→ RECORDS
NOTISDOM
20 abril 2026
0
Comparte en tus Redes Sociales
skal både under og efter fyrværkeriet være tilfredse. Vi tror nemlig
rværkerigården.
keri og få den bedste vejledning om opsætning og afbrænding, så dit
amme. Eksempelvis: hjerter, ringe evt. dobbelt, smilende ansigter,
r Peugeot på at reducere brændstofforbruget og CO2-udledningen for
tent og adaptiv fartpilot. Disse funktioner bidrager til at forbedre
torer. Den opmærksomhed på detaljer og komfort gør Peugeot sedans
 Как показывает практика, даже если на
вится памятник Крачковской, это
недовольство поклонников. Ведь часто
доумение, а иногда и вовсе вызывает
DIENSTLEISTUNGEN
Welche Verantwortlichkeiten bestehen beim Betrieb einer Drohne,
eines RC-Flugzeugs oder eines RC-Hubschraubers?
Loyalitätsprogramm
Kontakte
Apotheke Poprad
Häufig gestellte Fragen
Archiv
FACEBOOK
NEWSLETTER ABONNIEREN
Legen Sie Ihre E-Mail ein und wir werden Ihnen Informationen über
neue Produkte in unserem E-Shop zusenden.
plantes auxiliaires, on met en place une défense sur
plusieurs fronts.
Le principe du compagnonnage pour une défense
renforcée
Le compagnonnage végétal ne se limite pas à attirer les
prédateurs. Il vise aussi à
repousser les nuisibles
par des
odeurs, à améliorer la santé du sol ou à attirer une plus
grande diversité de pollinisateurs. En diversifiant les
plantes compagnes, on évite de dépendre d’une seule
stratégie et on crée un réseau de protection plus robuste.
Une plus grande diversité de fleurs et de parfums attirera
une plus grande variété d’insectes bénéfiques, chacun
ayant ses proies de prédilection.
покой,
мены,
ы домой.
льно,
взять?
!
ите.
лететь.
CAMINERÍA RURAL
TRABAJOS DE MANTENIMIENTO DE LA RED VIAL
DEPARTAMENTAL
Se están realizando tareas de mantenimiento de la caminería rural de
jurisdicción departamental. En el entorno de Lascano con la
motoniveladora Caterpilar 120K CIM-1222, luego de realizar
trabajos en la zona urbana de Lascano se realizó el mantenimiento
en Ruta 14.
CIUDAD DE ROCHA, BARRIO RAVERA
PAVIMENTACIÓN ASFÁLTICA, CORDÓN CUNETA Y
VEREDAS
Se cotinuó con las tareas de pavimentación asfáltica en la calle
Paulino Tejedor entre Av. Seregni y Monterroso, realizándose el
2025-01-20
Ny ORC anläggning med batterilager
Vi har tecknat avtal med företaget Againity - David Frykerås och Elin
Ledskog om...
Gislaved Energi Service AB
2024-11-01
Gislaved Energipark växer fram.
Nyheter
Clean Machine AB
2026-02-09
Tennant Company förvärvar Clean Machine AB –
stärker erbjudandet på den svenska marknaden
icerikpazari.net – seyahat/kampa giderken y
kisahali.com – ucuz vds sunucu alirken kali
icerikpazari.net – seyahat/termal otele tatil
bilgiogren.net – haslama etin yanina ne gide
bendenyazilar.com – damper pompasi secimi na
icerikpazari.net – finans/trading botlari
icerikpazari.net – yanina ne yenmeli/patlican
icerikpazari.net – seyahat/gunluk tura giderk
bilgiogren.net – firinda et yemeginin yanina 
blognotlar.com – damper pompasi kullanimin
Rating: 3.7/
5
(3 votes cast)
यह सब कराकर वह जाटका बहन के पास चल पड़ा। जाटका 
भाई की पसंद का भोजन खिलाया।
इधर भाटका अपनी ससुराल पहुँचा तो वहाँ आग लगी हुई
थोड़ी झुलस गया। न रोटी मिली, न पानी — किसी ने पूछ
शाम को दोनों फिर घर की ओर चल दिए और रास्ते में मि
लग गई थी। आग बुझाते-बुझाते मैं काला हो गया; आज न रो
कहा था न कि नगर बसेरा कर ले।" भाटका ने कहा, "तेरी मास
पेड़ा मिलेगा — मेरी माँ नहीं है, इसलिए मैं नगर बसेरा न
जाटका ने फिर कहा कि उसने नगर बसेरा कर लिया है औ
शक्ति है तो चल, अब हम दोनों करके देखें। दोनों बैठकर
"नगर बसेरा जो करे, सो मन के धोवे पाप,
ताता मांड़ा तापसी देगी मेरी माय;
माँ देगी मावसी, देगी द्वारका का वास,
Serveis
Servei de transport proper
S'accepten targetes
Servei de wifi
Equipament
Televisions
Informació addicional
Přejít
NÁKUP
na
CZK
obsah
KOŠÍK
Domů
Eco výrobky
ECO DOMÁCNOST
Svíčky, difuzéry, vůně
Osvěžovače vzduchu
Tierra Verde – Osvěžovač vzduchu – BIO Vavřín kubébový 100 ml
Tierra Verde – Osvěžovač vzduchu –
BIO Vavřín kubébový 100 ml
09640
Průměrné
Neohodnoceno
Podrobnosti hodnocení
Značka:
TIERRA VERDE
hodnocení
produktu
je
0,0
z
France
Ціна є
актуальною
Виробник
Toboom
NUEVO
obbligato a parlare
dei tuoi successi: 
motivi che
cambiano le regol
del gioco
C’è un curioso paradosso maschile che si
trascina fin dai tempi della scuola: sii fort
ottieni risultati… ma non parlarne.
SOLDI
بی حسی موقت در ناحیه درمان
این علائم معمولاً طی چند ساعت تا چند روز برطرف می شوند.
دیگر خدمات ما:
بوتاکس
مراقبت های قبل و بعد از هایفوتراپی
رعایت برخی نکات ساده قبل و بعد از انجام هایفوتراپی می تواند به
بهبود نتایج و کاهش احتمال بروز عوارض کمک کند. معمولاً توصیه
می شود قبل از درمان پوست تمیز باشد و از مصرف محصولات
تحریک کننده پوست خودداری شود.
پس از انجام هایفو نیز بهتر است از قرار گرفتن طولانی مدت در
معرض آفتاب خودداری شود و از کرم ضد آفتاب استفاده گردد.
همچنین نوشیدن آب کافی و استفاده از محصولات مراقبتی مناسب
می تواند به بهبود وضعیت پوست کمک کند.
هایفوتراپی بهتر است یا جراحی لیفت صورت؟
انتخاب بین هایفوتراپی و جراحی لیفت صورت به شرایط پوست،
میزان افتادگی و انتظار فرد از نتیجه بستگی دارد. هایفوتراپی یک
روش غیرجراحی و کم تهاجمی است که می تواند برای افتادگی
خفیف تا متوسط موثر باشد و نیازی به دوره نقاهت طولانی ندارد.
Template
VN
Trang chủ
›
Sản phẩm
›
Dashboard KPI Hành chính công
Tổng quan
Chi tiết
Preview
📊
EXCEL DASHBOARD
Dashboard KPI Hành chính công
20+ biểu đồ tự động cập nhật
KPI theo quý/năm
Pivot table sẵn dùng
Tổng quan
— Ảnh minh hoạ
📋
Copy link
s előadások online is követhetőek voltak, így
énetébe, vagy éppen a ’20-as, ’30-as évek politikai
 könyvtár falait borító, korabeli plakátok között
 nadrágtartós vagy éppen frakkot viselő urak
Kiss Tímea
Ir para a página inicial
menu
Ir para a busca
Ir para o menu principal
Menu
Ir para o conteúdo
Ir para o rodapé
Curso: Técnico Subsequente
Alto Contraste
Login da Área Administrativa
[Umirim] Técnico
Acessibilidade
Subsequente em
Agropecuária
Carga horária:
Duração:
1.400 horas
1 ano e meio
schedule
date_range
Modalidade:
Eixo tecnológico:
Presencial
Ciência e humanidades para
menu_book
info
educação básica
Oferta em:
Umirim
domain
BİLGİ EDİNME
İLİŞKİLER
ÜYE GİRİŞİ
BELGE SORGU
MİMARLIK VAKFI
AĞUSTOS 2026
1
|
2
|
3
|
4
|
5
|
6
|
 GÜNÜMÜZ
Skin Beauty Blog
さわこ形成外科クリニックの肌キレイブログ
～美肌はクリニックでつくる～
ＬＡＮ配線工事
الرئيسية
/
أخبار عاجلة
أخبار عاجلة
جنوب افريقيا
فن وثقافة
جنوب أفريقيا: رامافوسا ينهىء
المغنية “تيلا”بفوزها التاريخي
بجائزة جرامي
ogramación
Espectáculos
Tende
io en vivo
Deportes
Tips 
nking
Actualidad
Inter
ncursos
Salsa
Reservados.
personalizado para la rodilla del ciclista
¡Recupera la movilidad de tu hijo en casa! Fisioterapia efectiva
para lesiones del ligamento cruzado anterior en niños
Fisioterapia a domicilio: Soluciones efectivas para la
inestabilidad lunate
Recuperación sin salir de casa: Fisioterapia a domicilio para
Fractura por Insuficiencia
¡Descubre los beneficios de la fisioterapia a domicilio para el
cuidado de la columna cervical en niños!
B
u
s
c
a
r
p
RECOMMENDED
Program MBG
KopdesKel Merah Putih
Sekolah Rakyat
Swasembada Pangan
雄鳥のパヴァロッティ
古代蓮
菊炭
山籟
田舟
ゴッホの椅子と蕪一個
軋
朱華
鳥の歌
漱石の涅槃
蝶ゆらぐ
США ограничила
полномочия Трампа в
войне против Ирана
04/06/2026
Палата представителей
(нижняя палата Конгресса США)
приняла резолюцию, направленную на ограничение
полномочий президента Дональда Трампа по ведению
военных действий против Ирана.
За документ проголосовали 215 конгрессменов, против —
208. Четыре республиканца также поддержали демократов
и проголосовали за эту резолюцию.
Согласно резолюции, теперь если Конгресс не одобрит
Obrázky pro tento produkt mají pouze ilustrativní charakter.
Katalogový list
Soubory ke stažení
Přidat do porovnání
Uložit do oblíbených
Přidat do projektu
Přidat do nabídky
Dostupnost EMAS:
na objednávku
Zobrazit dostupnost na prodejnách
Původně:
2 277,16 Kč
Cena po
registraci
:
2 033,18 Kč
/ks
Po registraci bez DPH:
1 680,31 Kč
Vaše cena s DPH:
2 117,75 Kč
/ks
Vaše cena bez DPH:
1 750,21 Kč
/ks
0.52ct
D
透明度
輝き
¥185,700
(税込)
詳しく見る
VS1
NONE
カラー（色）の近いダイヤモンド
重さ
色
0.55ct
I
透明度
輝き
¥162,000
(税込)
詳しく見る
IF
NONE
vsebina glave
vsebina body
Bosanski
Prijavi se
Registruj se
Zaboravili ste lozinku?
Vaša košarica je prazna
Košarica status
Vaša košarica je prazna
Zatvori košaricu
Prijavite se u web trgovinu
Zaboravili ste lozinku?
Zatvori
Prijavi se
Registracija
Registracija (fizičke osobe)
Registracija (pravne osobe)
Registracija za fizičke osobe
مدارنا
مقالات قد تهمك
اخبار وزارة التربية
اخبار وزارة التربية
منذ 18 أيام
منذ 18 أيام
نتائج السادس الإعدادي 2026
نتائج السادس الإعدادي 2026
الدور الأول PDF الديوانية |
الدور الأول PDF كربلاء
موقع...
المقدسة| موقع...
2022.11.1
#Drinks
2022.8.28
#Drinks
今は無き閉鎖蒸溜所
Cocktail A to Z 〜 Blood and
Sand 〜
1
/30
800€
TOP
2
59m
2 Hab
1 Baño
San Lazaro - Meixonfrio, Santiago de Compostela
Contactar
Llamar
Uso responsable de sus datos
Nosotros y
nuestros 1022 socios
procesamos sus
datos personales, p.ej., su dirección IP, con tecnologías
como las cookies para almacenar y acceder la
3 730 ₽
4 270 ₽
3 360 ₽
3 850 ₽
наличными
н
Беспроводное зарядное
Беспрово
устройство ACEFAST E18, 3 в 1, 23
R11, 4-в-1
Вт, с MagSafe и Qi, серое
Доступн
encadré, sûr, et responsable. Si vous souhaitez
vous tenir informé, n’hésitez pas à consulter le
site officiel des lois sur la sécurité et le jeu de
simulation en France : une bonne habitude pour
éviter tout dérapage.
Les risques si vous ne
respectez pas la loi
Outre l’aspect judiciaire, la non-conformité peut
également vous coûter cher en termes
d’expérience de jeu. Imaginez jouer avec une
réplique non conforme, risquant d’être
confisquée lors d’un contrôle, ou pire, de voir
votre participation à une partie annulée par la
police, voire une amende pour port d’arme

→ DESCRIPTION OF THE TASK
Where the string "grande" occurs in a line of the listing above, count that line, then report the total and nothing else.

→ PROBLEM SOLUTION
3